Exercise prompt: The job is to output each record exactly as it stands, pictures excluded.

Provided material:
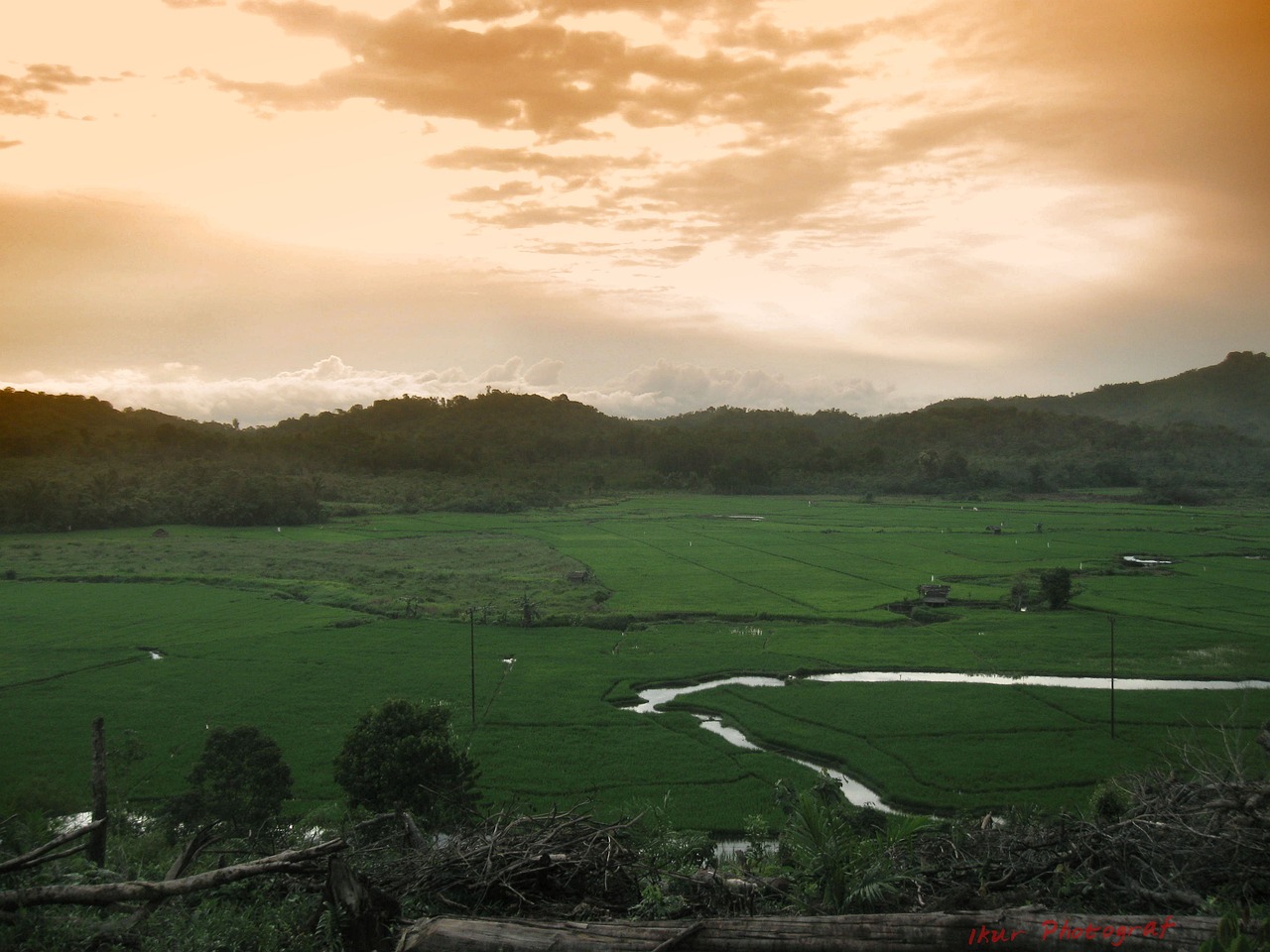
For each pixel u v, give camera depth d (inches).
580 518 6284.5
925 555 4279.0
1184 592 3292.3
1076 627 2709.2
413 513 6692.9
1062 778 1481.3
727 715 1868.8
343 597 3166.8
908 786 1457.9
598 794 1424.7
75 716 1833.2
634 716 1850.4
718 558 4224.9
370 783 1119.6
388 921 370.6
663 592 3331.7
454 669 2220.7
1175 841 408.8
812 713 1851.6
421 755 1117.1
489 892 401.7
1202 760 492.1
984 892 396.2
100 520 5418.3
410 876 408.8
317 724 1787.6
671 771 1533.0
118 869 538.6
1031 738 1690.5
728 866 499.8
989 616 2901.1
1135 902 381.7
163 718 1822.1
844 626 2775.6
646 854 457.1
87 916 397.1
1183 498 7140.8
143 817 1234.6
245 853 493.7
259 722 1796.3
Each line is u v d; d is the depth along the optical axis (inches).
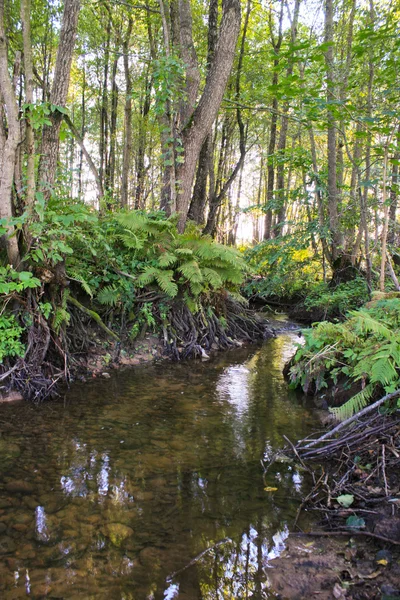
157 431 170.2
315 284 482.9
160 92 319.0
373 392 163.2
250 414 190.7
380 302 195.0
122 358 268.4
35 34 478.6
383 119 227.3
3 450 149.5
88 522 111.2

Exercise result:
For each pixel u v, give camera depth d (inches).
580 518 6284.5
925 555 4279.0
1184 592 3292.3
1076 627 2709.2
413 513 6692.9
1062 778 1481.3
727 715 1868.8
343 597 3166.8
908 786 1457.9
598 794 1424.7
75 716 1833.2
634 716 1850.4
718 558 4224.9
370 783 1119.6
388 921 370.6
663 592 3331.7
454 669 2220.7
1175 841 408.8
812 713 1851.6
421 755 1117.1
489 892 401.7
1202 760 492.1
984 892 396.2
100 520 5418.3
410 876 408.8
317 724 1787.6
671 771 1533.0
118 869 538.6
1031 738 1690.5
728 866 499.8
989 616 2901.1
1135 902 381.7
163 718 1822.1
844 626 2775.6
646 854 457.1
87 916 397.1
1183 498 7140.8
143 817 1234.6
245 853 493.7
259 722 1796.3
Each line is u v d; d is the depth along the optical axis (inches).
157 431 170.2
315 284 482.9
160 92 319.0
373 392 163.2
250 414 190.7
380 302 195.0
122 358 268.4
35 34 478.6
383 119 227.3
3 450 149.5
88 522 111.2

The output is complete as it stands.